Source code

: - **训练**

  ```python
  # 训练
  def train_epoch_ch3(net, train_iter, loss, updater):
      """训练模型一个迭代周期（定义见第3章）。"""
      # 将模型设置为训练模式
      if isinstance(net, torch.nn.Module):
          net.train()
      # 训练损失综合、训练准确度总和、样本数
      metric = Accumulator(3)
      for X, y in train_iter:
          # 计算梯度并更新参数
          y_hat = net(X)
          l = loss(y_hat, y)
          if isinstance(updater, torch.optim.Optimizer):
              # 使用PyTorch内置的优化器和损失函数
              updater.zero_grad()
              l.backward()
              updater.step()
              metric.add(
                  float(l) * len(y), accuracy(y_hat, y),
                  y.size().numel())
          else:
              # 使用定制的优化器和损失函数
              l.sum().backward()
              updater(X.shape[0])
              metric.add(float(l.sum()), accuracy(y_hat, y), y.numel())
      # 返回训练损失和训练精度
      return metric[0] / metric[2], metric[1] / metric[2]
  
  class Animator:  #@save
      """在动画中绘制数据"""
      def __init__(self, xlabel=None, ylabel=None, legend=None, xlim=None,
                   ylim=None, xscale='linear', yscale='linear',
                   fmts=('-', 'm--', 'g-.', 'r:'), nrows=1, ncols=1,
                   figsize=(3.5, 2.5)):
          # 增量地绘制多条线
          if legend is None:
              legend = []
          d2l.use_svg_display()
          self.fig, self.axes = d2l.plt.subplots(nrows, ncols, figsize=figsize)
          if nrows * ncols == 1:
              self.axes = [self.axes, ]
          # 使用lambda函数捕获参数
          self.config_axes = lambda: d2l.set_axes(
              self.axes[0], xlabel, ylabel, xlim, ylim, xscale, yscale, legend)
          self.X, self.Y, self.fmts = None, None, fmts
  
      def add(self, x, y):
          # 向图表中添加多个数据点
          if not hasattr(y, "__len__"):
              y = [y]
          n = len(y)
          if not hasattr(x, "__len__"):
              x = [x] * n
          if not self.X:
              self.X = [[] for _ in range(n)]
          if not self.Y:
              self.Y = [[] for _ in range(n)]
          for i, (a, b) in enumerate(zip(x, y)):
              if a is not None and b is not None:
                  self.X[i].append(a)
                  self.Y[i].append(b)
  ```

═══

* _PROBLEM TO SOLVE_
If a line in the records above has the word "loss", copy it out.

* _TASK ANSWER_
  def train_epoch_ch3(net, train_iter, loss, updater):
          l = loss(y_hat, y)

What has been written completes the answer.